I want to make a note of how this blog is maintained and deployed for future reference as the AWS process is quite involved.

I use AWS because I have to know at least one cloud/serverless provider well and we use AWS at work. I intend to take the AWS Certified Developer exam eventually so knowing how to deploy a frontend application is useful.

Frontend: Gatsby.js

Nothing special here. I am using the React-based Gatsby framework to create the frontend and as you can see, there isn't much to the site. Just a homepage and a bunch of posts. I used the Gatsby starter template, changed the fonts and styled it in the manner of my AlienBlood theme.

Deployment: AWS S3, CloudFront, Route 53, Certificate Manager

  • First I uploaded the build directory to a bucket on S3 making sure to set the permissions to public and to specify that the bucket hosts a static website.
  • Then I created a hosted zone using AWS Route 53. This is necessary for the bucket to be publicly accessible as a domain on the internet. I purchased the domain name from GoDaddy and uploaded the AWS nameservers there. Cue 24 hours propagation time.
  • All sites should be served over https so I requested a public SSL certificate from AWS Certificate Manager.
  • You can't serve an S3 bucket as https by default. The solution is to use CloudFront as a CDN and then specify a redirection rule from http to https. So you create the CloudFont instance and generate an endpoint. This endpoint is then added to the Route 53 specifications as an A record. That propagates in a matter of seconds and now the site is securely hosted.

Middlewear: AWS Lambda

An annoying thing about CloudFront is that it won't recognise pages other than the root index.html on refresh. So if I went to this page (https://systemsobscure.blog/how-I-deploy-this-site/), on refresh it becomes a 403 because the file format is not how-I-deploy_this_site/index.html.

To get around this the custom is to use a Lambda function that intercepts requests and add the trailing index.html:

exports.handler = (event, context, callback) => {
  // Extract the request from the CloudFront event that is sent to Lambda@Edge
  var request = event.Records[0].cf.request

  // Extract the URI from the request
  var olduri = request.uri

  // Match any '/' that occurs at the end of a URI. Replace it with a default index
  var newuri = olduri.replace(/\/$/, "/index.html")

**Dataset entries:**
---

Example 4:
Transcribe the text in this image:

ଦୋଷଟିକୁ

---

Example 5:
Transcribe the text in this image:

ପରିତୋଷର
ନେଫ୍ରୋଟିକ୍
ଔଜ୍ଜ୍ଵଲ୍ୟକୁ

**Instructions:**
- A) In the deployment text, which AWS service provided the public SSL certificate?
- B) Translate this sentence from the deployment text into Spanish: "I purchased the domain name from GoDaddy and uploaded the AWS nameservers there."
- C) Reproduce the deployment text between "Deployment: AWS S3, CloudFront, Route" and "AWS Certificate Manager.", inclusive.
The lines have no connection to the deployment text.

**Task-by-task answers:**
- A) AWS Certificate Manager.

- B) Compré el nombre de dominio en GoDaddy y subí allí los servidores de nombres de AWS.

- C)
Deployment: AWS S3, CloudFront, Route 53, Certificate Manager

  • First I uploaded the build directory to a bucket on S3 making sure to set the permissions to public and to specify that the bucket hosts a static website.
  • Then I created a hosted zone using AWS Route 53. This is necessary for the bucket to be publicly accessible as a domain on the internet. I purchased the domain name from GoDaddy and uploaded the AWS nameservers there. Cue 24 hours propagation time.
  • All sites should be served over https so I requested a public SSL certificate from AWS Certificate Manager.